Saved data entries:
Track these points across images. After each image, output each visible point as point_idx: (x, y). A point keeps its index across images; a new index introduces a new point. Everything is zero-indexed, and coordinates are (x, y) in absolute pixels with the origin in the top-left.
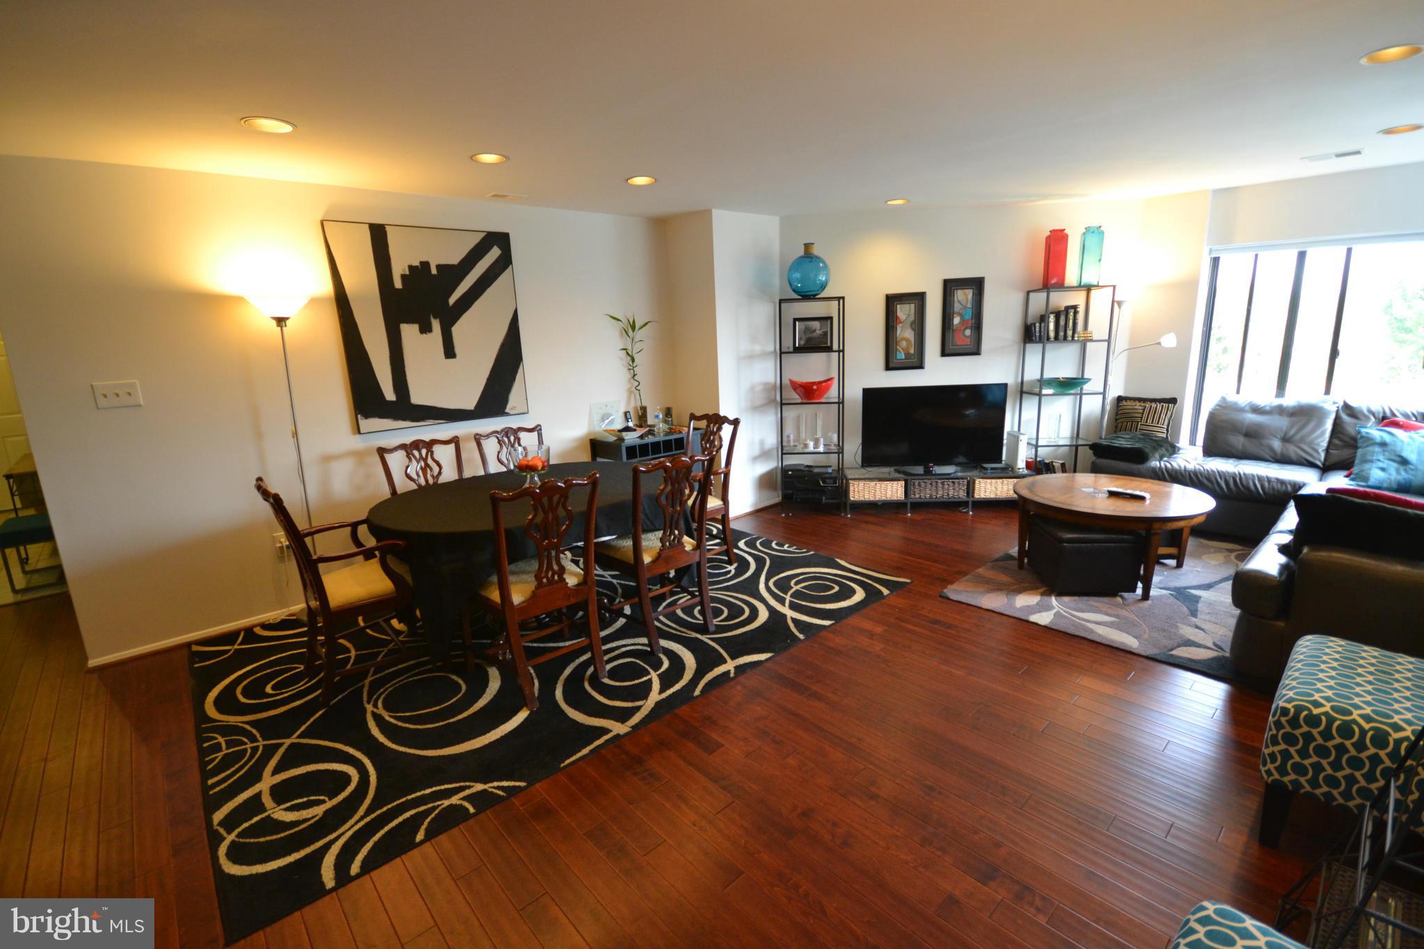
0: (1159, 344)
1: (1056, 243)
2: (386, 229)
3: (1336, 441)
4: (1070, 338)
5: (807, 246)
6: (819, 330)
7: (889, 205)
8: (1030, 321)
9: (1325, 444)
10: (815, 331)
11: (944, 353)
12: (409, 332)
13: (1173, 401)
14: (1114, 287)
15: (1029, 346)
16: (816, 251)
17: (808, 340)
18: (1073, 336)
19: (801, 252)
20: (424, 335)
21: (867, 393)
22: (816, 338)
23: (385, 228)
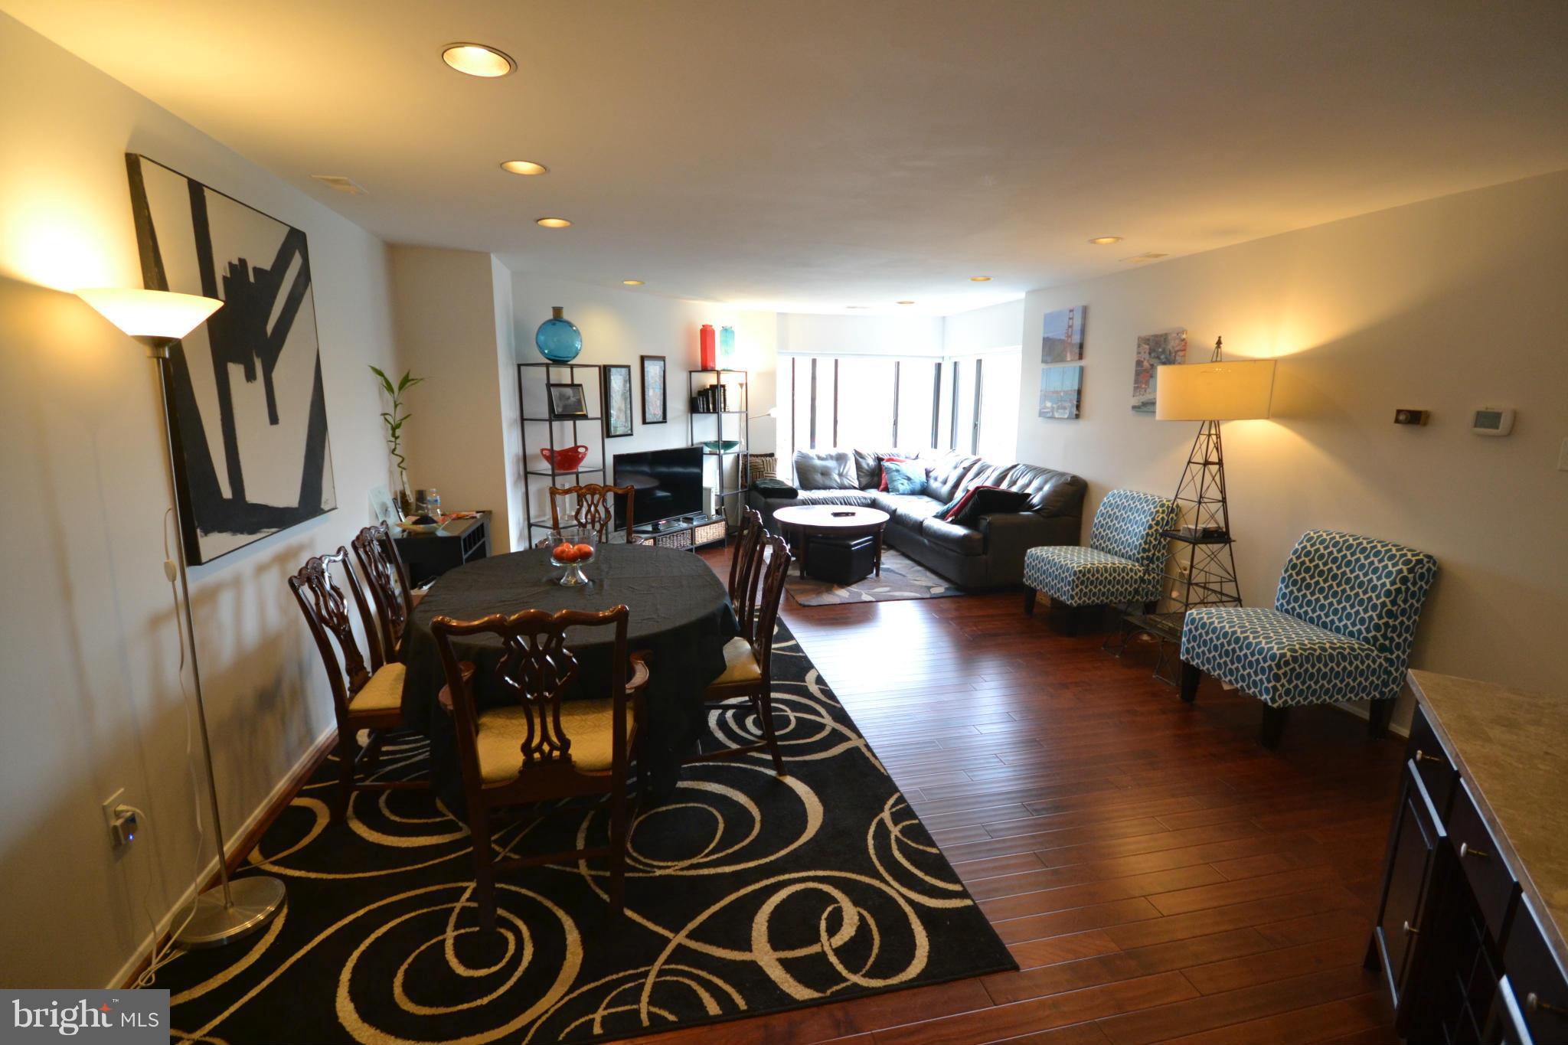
0: (769, 415)
1: (706, 333)
2: (205, 194)
3: (860, 473)
4: (723, 410)
5: (557, 311)
6: (573, 397)
7: (626, 285)
8: (694, 395)
9: (855, 477)
10: (569, 398)
11: (644, 422)
12: (236, 371)
13: (772, 455)
14: (746, 373)
15: (694, 415)
16: (566, 316)
17: (565, 407)
18: (725, 409)
19: (550, 316)
20: (250, 383)
21: (616, 457)
22: (570, 405)
23: (203, 191)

** Instructions to follow **
When you reach a picture in the records above, pass over it and transcribe the rest exactly.

** Answer to this exercise **
Track these points across images. After each image, output each visible point as point_idx: (x, y). A point keeps its index across images; a new index introduces a new point. Everything is zero-indexed, and coordinates are (x, y) in absolute pixels with the origin in the top-left.
0: (1159, 344)
1: (1056, 243)
2: (386, 229)
3: (1336, 441)
4: (1070, 338)
5: (807, 246)
6: (819, 330)
7: (889, 205)
8: (1030, 321)
9: (1325, 444)
10: (815, 331)
11: (944, 353)
12: (409, 332)
13: (1173, 401)
14: (1114, 287)
15: (1029, 346)
16: (816, 251)
17: (808, 340)
18: (1073, 336)
19: (801, 252)
20: (424, 335)
21: (867, 393)
22: (816, 338)
23: (385, 228)
0: (769, 415)
1: (706, 333)
2: (205, 194)
3: (860, 473)
4: (723, 410)
5: (557, 311)
6: (573, 397)
7: (626, 285)
8: (694, 395)
9: (855, 477)
10: (569, 398)
11: (644, 422)
12: (236, 371)
13: (772, 455)
14: (746, 373)
15: (694, 415)
16: (566, 316)
17: (565, 407)
18: (725, 409)
19: (550, 316)
20: (250, 383)
21: (616, 457)
22: (570, 405)
23: (203, 191)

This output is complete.